Your reply should hold only the lines from the records below where "bezmotorovom" occurs.

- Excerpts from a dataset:

★ ★ ★ ★ ★ ★ ★

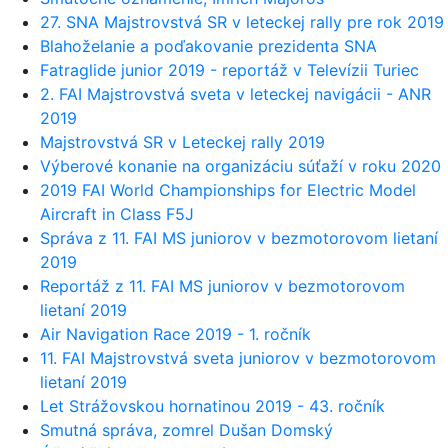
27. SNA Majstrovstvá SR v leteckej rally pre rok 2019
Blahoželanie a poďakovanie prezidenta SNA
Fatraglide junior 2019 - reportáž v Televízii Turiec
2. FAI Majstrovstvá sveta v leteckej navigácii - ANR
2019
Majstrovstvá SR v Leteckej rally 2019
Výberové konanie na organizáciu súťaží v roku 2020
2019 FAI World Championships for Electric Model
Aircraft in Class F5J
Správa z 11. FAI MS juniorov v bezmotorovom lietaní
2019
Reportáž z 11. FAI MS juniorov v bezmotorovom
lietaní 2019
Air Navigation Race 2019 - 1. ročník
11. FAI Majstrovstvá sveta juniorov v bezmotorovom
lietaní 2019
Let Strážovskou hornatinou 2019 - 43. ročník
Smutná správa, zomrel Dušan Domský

★ ★ ★ ★ ★ ★ ★

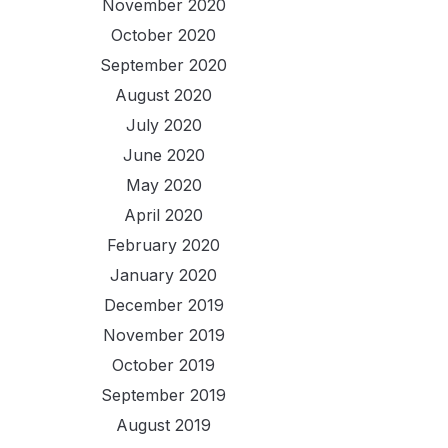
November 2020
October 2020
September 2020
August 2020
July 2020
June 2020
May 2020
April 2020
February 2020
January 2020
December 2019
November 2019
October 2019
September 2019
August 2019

★ ★ ★ ★ ★ ★ ★

- EXERCISE RESULT:
Správa z 11. FAI MS juniorov v bezmotorovom lietaní
Reportáž z 11. FAI MS juniorov v bezmotorovom
11. FAI Majstrovstvá sveta juniorov v bezmotorovom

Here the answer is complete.